The primary objectives of the seminar are to highlight academic and practical approaches to online usability and public sector service delivery, in order to increase the awareness of the importance of online usability, and to provide input for summary reports recommendations on potential ways for Latvian authorities to improve online service delivery.
The seminar was organised and hosted by the Latvian School of Public Administration (VAS) on behalf of the Ministry of Environmental Protection and Regional Development (VARAM), 12-13 September 2017 in Riga (Latvia). Participants included portal staff with both technical and editorial responsibilities, project managers, and policy and decision makers from across the VARAM and its agencies. Originally, 25 participants were expected to attend, but due to popular demand, it was agreed to allow for an additional 2 participants to join on an observation basis (i.e. with no certificate issued).
The project consist of two elements:
a two-day training seminar and brainstorming exercise and, a post-seminar summary report containing policy recommendations.
Following the brief and good practice analysis of the national approach to online usability and national one-stop-portals pursued in Denmark, the United Kingdom, the United States, and Portugal, the report summarises the seminar discussions and recommendations. The objective is to outline how Latvian authorities could improve usability of online service delivery – and in particular how participants link the strengths and weaknesses of the four cases to the Latvian context. Finally, the summary report provides recommendations on how Latvian authorities could establish a set of usability requirements for public portals, websites and eServices, a process to ensure compliance with the requirements as well as a model for e.g. a national one-stop-portal.

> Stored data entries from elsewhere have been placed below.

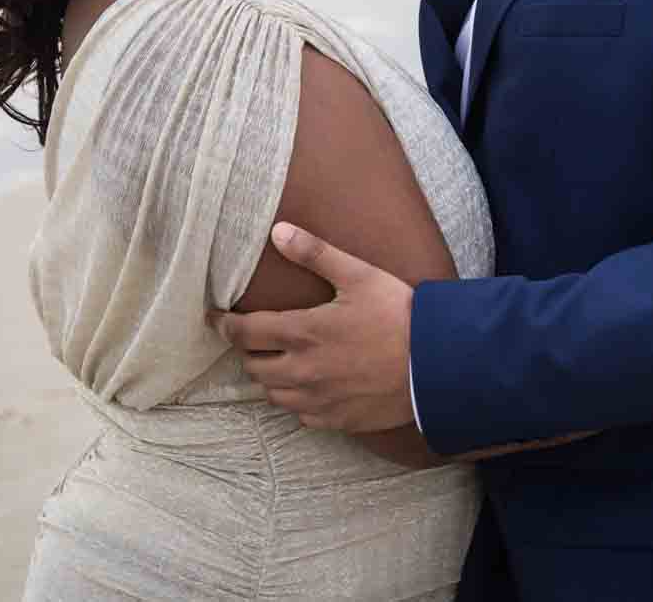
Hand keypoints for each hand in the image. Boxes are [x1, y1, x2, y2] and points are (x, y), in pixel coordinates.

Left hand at [209, 222, 416, 432]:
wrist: (437, 366)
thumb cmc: (399, 316)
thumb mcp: (359, 275)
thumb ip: (315, 254)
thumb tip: (278, 231)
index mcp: (302, 333)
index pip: (244, 332)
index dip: (224, 325)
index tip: (216, 319)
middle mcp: (302, 371)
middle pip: (253, 366)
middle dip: (250, 351)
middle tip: (257, 338)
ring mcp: (317, 400)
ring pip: (272, 394)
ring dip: (270, 377)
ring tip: (280, 362)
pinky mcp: (336, 420)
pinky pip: (300, 415)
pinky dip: (297, 401)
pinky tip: (310, 388)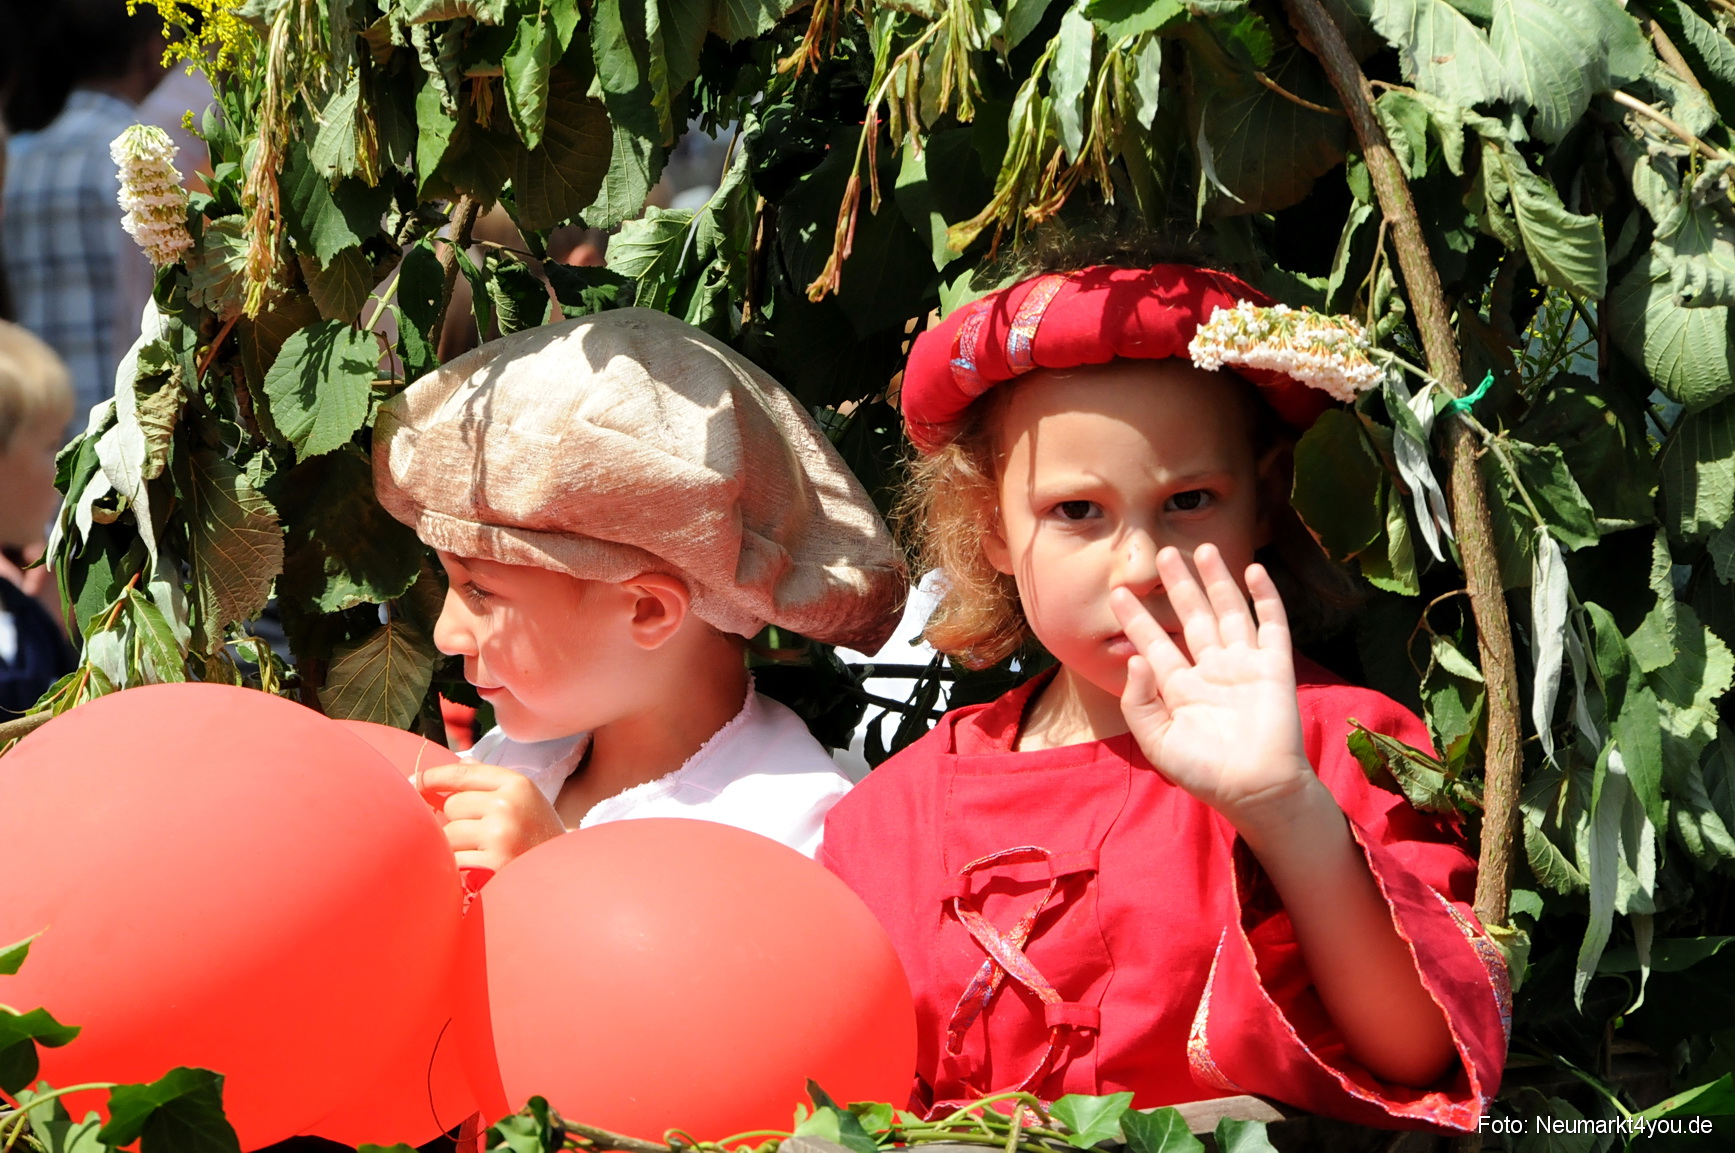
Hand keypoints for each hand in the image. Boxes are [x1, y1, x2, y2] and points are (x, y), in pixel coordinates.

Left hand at [416, 761, 566, 872]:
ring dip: (458, 847)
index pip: (462, 773)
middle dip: (458, 821)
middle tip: (482, 836)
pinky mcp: (492, 864)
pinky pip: (454, 860)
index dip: (432, 777)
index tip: (413, 782)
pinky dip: (460, 868)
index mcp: (517, 784)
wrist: (565, 878)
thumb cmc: (539, 837)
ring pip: (449, 834)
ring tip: (484, 855)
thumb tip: (458, 763)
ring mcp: (500, 834)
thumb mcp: (525, 800)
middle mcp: (508, 805)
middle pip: (452, 805)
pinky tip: (479, 871)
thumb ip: (490, 782)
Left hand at [1109, 544, 1313, 828]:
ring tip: (1204, 548)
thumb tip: (1135, 658)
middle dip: (1178, 585)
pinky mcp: (1274, 668)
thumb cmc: (1204, 773)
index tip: (1117, 592)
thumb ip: (1139, 702)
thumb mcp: (1157, 742)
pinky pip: (1271, 625)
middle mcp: (1211, 671)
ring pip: (1228, 612)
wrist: (1255, 790)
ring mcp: (1244, 666)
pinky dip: (1264, 597)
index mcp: (1180, 689)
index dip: (1137, 618)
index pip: (1154, 643)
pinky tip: (1253, 571)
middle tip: (1163, 553)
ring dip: (1217, 581)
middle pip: (1192, 617)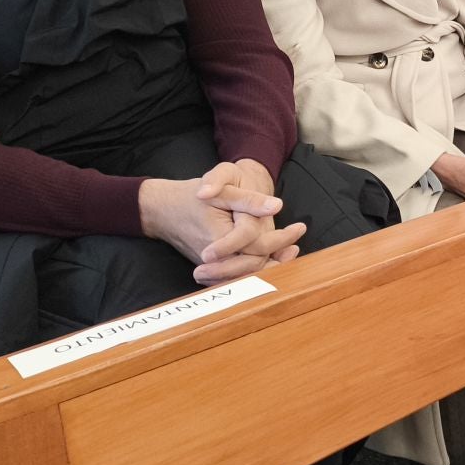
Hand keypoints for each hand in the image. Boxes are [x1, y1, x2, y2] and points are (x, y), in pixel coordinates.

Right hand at [140, 167, 302, 283]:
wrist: (163, 209)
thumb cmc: (193, 196)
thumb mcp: (222, 188)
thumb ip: (248, 200)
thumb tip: (277, 206)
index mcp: (220, 238)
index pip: (258, 244)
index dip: (282, 238)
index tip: (300, 227)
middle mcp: (216, 258)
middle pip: (255, 265)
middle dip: (279, 256)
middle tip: (297, 244)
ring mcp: (212, 266)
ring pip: (246, 274)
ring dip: (270, 267)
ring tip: (290, 253)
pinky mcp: (211, 269)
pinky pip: (236, 276)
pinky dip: (254, 271)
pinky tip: (270, 261)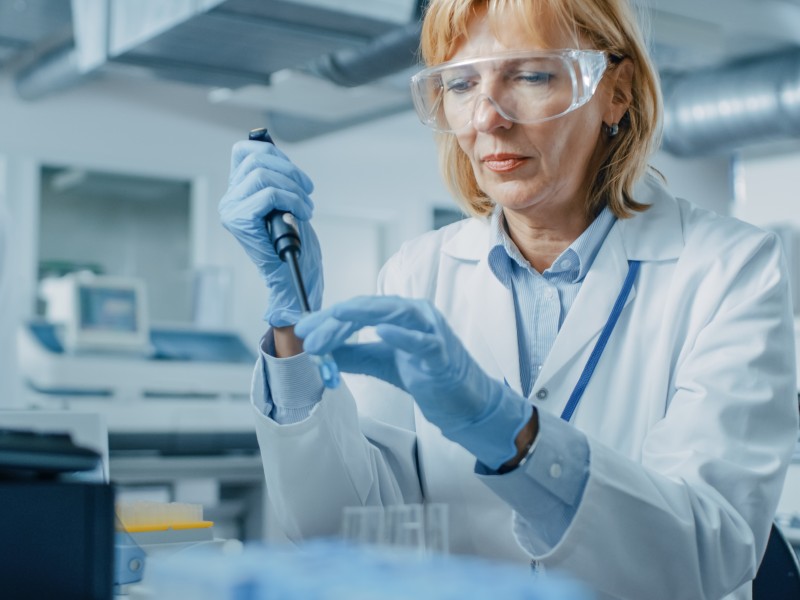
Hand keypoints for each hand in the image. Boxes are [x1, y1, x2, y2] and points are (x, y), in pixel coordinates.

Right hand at [219, 140, 322, 326]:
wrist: (292, 274)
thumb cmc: (292, 241)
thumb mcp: (285, 201)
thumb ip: (275, 177)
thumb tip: (272, 148)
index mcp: (238, 191)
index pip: (243, 151)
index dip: (271, 152)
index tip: (294, 172)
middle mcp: (230, 199)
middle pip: (257, 160)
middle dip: (291, 172)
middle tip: (308, 191)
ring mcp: (232, 210)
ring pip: (264, 175)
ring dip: (295, 189)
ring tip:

The primary objective of the post-seminar summary report is to recommend potential ways for Latvian authorities to improve online service delivery. The report does so based on the academic and practical expert recommendations on online usability, the four case examples presented, and participants’ brainstorming sessions and discussions.

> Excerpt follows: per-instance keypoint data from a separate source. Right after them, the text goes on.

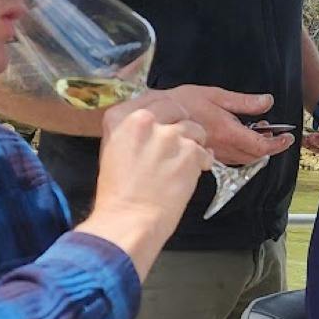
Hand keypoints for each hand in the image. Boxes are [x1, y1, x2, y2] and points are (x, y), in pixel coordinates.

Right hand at [77, 96, 211, 276]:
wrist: (130, 219)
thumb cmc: (118, 195)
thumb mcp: (113, 152)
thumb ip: (131, 132)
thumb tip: (150, 127)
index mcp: (119, 118)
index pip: (149, 99)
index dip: (163, 111)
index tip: (167, 120)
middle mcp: (144, 120)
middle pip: (175, 107)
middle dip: (181, 122)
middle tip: (179, 142)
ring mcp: (169, 135)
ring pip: (194, 128)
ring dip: (193, 143)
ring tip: (183, 164)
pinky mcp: (190, 152)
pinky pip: (204, 151)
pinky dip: (202, 162)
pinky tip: (190, 174)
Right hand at [158, 84, 293, 165]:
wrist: (157, 115)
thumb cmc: (183, 102)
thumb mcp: (217, 95)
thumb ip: (244, 102)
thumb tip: (267, 101)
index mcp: (229, 132)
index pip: (261, 146)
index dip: (278, 144)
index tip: (287, 138)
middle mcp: (224, 148)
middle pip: (255, 156)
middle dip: (269, 147)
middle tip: (273, 133)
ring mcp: (215, 155)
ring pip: (244, 160)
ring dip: (255, 150)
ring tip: (257, 133)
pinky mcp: (207, 156)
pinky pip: (230, 160)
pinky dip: (241, 152)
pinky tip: (238, 139)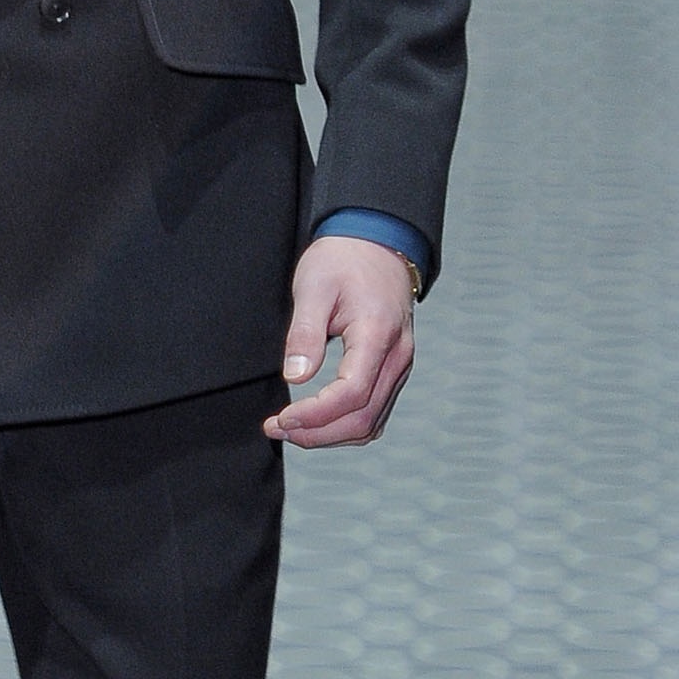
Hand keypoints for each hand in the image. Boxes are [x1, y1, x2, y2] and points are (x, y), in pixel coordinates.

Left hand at [264, 238, 415, 448]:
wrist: (376, 244)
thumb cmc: (343, 260)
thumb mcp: (313, 288)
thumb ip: (304, 334)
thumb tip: (296, 378)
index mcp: (378, 334)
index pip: (352, 393)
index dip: (315, 415)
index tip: (282, 418)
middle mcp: (397, 356)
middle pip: (363, 418)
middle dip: (317, 433)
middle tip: (278, 428)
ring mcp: (400, 365)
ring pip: (371, 422)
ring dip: (330, 435)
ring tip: (292, 428)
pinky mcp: (394, 369)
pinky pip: (375, 412)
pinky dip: (346, 425)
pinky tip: (318, 421)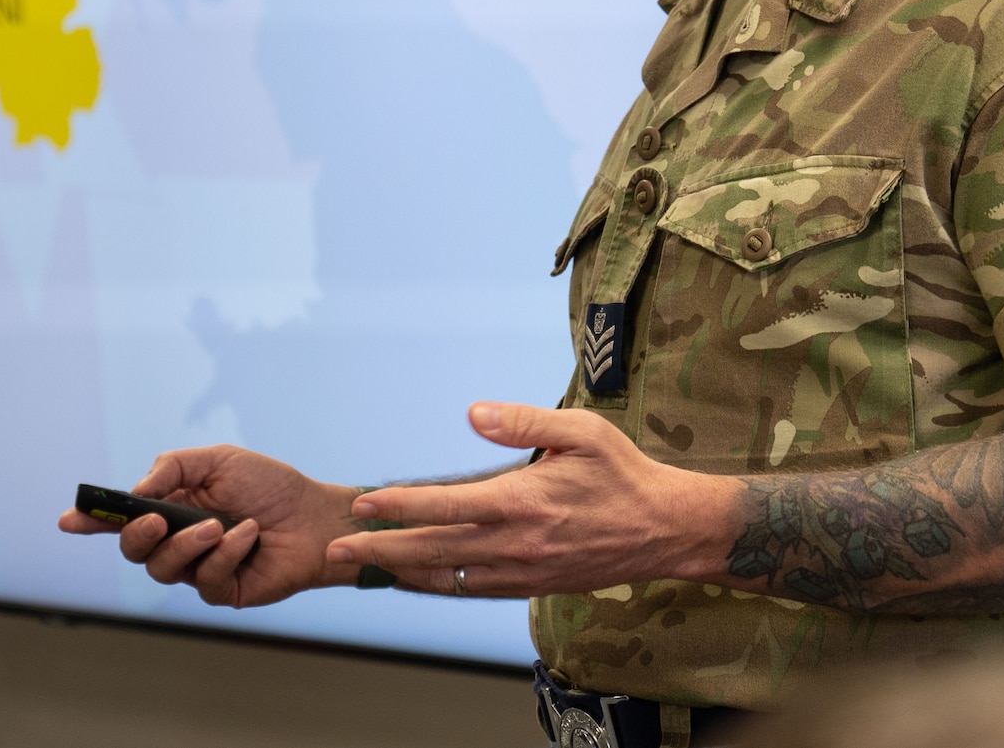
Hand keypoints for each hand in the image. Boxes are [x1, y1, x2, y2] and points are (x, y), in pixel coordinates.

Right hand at [58, 446, 360, 607]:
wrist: (315, 515)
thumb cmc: (270, 486)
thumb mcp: (219, 460)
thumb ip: (173, 468)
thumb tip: (138, 490)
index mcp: (172, 507)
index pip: (123, 517)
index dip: (92, 520)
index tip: (69, 519)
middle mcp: (178, 540)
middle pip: (133, 549)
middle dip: (137, 535)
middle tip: (157, 519)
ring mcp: (198, 568)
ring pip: (163, 569)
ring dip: (187, 544)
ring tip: (217, 525)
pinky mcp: (222, 590)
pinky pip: (204, 580)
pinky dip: (225, 554)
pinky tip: (248, 535)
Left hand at [323, 403, 721, 597]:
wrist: (665, 530)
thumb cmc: (622, 472)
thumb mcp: (580, 430)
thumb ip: (523, 421)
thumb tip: (473, 413)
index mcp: (521, 501)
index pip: (444, 505)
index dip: (397, 506)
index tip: (362, 504)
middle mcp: (516, 542)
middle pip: (433, 549)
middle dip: (380, 550)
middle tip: (338, 548)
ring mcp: (523, 570)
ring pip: (450, 576)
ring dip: (403, 571)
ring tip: (365, 567)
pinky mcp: (534, 586)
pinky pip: (475, 589)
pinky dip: (441, 585)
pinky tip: (420, 579)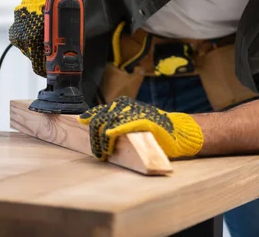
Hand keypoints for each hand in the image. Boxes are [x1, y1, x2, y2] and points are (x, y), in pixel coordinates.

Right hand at [9, 0, 62, 76]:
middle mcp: (24, 40)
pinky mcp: (14, 32)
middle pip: (35, 58)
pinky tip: (37, 30)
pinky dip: (32, 38)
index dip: (46, 70)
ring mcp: (18, 36)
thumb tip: (68, 54)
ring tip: (45, 35)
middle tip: (53, 52)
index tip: (52, 72)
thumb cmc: (50, 6)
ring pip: (30, 49)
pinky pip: (25, 41)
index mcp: (34, 40)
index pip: (39, 65)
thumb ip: (60, 41)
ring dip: (38, 46)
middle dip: (44, 56)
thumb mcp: (59, 25)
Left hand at [78, 96, 203, 159]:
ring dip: (103, 141)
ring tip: (104, 154)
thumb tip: (94, 131)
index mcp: (121, 105)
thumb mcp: (129, 123)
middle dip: (95, 138)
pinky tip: (110, 136)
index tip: (81, 124)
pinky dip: (116, 129)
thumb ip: (114, 123)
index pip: (98, 111)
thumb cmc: (153, 131)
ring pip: (109, 123)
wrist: (177, 133)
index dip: (88, 118)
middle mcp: (125, 106)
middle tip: (98, 154)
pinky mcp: (145, 121)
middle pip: (100, 120)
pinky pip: (126, 124)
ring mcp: (135, 113)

The four examples from Denmark, the United Kingdom, the United States and Portugal contain both strengths and weaknesses in their approaches to online usability and public sector service delivery. The key learning outcome is an increased understanding of the interrelated elements and the dynamics at play when it comes to usability and the cost benefit of good online usability. This includes the importance of applying a good and suitable process to facilitate good online usability, the importance of channels strategies, the coordination of different service delivery channels and exchange of information between these (i.e. indirect feedback loops), and last but not least, how to implement such channel strategies.